/open_ag_hacking

Primary LanguageJupyter Notebook

Playing around with Open Ag Data

Background

This repo contains (incomplete) ideas and code developed during the Initiative for Open Ag Data's gathering in London in February 2017. I worked on several different questions during the event, so I'm trying to quickly document them before I forget the details of the conversations so that momentum can continue wherever it makes the most sense.

Part 1: Mechanical Turk to build training data for activity classification

Here, we explored different ways to create a training data set that would hopefully enable the creation of an auto-tagging algorithm that could assign AGROVOC codes to IATI activities. Since we don't have a labeled dataset that would support this kind of supervised learning task, we'll need to create one. Our approach here would be to vectorize activity data (using TF-IDF+SVD) and AGROVOC codes (using word embeddings created via Word2Vec) then take an unsupervised approach to predict possible codes for each document. However, we'll need to validate that this is actually returning useful data, which we propose to accomplish via Mechanical Turk. We didn't get to building any of the pipeline, but we did frame up the guts of the turk task. The task UI and task list template are included here.

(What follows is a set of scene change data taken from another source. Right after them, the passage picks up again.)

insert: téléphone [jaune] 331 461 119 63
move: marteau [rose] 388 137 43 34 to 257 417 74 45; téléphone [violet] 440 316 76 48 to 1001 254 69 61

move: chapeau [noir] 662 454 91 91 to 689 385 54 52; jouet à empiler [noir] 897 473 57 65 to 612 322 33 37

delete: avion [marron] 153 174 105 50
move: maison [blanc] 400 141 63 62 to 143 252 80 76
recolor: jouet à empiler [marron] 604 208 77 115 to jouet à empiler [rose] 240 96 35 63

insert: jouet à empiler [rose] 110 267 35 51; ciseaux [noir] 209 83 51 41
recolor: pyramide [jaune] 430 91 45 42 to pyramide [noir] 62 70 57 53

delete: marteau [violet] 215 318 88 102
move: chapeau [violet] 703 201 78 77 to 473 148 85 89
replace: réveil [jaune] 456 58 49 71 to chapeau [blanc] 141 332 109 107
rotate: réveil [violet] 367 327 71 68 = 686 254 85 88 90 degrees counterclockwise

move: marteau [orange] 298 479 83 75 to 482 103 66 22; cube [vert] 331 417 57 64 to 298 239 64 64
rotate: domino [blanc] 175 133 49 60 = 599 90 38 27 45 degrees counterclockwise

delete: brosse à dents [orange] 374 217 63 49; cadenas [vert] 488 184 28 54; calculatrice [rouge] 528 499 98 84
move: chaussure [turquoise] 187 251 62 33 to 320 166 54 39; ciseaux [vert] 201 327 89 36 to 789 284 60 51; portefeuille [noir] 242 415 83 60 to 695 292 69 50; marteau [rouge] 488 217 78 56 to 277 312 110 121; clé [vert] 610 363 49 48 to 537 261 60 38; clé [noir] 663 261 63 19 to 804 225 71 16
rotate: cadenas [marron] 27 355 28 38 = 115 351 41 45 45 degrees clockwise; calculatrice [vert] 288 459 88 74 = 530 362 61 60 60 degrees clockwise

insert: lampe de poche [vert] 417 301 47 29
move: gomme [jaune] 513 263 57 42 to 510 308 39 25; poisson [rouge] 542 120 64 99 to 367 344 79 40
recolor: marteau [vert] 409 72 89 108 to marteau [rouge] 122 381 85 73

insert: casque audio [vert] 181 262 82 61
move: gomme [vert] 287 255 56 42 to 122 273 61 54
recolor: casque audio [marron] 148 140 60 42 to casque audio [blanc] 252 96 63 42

Part 2: Hierarchical clustering of agriculture activity results

A question came up during one of the early demos put on by the D-Portal team about whether or not it would be possible to enable searching for activities based on the type of results they're reporting (regardless of the details of the intervention). To find out, we used a hierarchical clustering approach on results text data to see what kind of relevant groupings, if any, we might be able to extract.

Part 3: Imputing incomplete records based on linked documents

Late in the afternoon on the final day, a question was raised as to whether it might be possible to extract useful data from the documents attached to IATI activities to fill in missing fields in the parent record. Here, we test the viability of using named-entity extraction (via NLTK) to glean potentially useful details about sub-national project locations and participating organizations.